• **Work to be completed**:
Copy every line below word for word, but leave the pictures out.

• **Records contained in a dataset**:
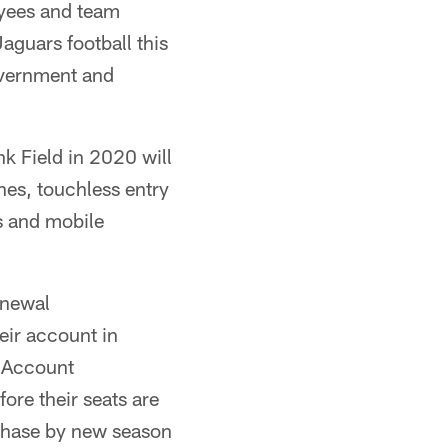
oyees and team
Jaguars football this
government and
k Field in 2020 will
ines, touchless entry
s and mobile
enewal
eir account in
s Account
fore their seats are
rchase by new season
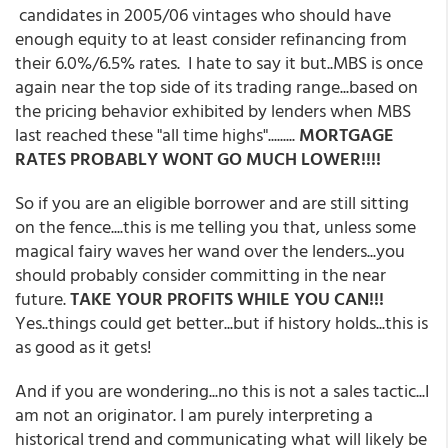
candidates in 2005/06 vintages who should have
enough equity to at least consider refinancing from
their 6.0%/6.5% rates. I hate to say it but..MBS is once
again near the top side of its trading range...based on
the pricing behavior exhibited by lenders when MBS
last reached these "all time highs".........
MORTGAGE
RATES PROBABLY WONT GO MUCH LOWER!!!!
So if you are an eligible borrower and are still sitting
on the fence....this is me telling you that, unless some
magical fairy waves her wand over the lenders...you
should probably consider committing in the near
future.
TAKE YOUR PROFITS WHILE YOU CAN!!!
Yes..things could get better...but if history holds...this is
as good as it gets!
And if you are wondering...no this is not a sales tactic...I
am not an originator. I am purely interpreting a
historical trend and communicating what will likely be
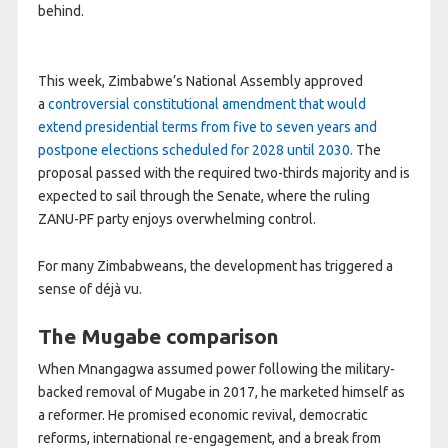
behind.
This week, Zimbabwe’s National Assembly approved
a
controversial constitutional amendment that would
extend presidential terms from five to seven years and
postpone elections scheduled for 2028 until 2030.
The
proposal passed with the required two-thirds majority and is
expected to sail through the Senate, where the ruling
ZANU-PF party enjoys overwhelming control.
For many Zimbabweans, the development has triggered a
sense of déjà vu.
The Mugabe comparison
When Mnangagwa assumed power following the military-
backed removal of Mugabe in 2017, he marketed himself as
a reformer. He promised economic revival, democratic
reforms, international re-engagement, and a break from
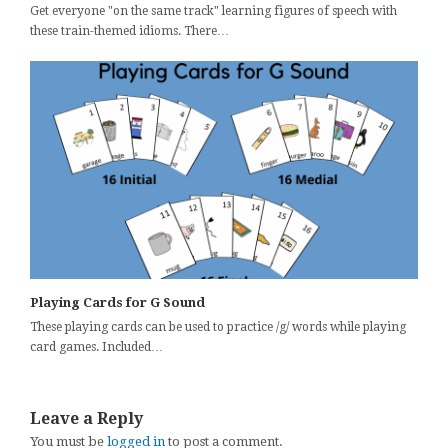
Get everyone "on the same track" learning figures of speech with
these train-themed idioms. There…
Playing Cards for G Sound
These playing cards can be used to practice /g/ words while playing
card games. Included…
Leave a Reply
You must be
logged in
to post a comment.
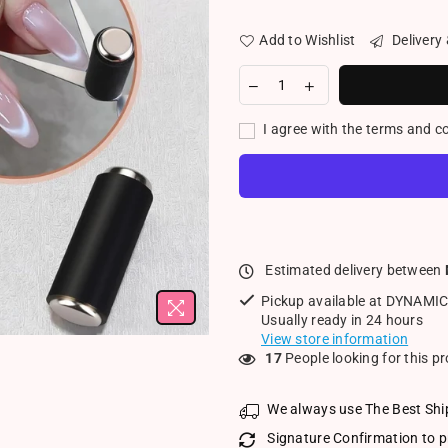
Add to Wishlist
Delivery
I agree with the terms and c
Estimated delivery between
Pickup available at
DYNAMIC
Usually ready in 24 hours
View store information
17
People looking for this p
We always use The Best Shi
Signature Confirmation to p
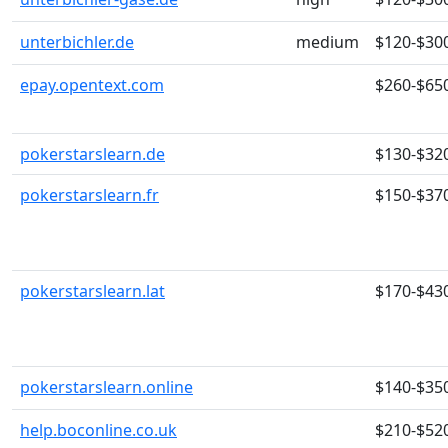
unterbichler.de
medium
$120-$30
epay.opentext.com
$260-$65
pokerstarslearn.de
$130-$32
pokerstarslearn.fr
$150-$37
pokerstarslearn.lat
$170-$43
pokerstarslearn.online
$140-$35
help.boconline.co.uk
$210-$52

• **Response**:
oyees and team
Jaguars football this
government and
k Field in 2020 will
ines, touchless entry
s and mobile
enewal
eir account in
s Account
fore their seats are
rchase by new season
candidates in 2005/06 vintages who should have
enough equity to at least consider refinancing from
their 6.0%/6.5% rates. I hate to say it but..MBS is once
again near the top side of its trading range...based on
the pricing behavior exhibited by lenders when MBS
last reached these "all time highs".........
MORTGAGE
RATES PROBABLY WONT GO MUCH LOWER!!!!
So if you are an eligible borrower and are still sitting
on the fence....this is me telling you that, unless some
magical fairy waves her wand over the lenders...you
should probably consider committing in the near
future.
TAKE YOUR PROFITS WHILE YOU CAN!!!
Yes..things could get better...but if history holds...this is
as good as it gets!
And if you are wondering...no this is not a sales tactic...I
am not an originator. I am purely interpreting a
historical trend and communicating what will likely be
behind.
This week, Zimbabwe’s National Assembly approved
a
controversial constitutional amendment that would
extend presidential terms from five to seven years and
postpone elections scheduled for 2028 until 2030.
The
proposal passed with the required two-thirds majority and is
expected to sail through the Senate, where the ruling
ZANU-PF party enjoys overwhelming control.
For many Zimbabweans, the development has triggered a
sense of déjà vu.
The Mugabe comparison
When Mnangagwa assumed power following the military-
backed removal of Mugabe in 2017, he marketed himself as
a reformer. He promised economic revival, democratic
reforms, international re-engagement, and a break from
Get everyone "on the same track" learning figures of speech with
these train-themed idioms. There…
Playing Cards for G Sound
These playing cards can be used to practice /g/ words while playing
card games. Included…
Leave a Reply
You must be
logged in
to post a comment.
Add to Wishlist
Delivery
I agree with the terms and c
Estimated delivery between
Pickup available at
DYNAMIC
Usually ready in 24 hours
View store information
17
People looking for this p
We always use The Best Shi
Signature Confirmation to p
unterbichler.de
medium
$120-$30
epay.opentext.com
$260-$65
pokerstarslearn.de
$130-$32
pokerstarslearn.fr
$150-$37
pokerstarslearn.lat
$170-$43
pokerstarslearn.online
$140-$35
help.boconline.co.uk
$210-$52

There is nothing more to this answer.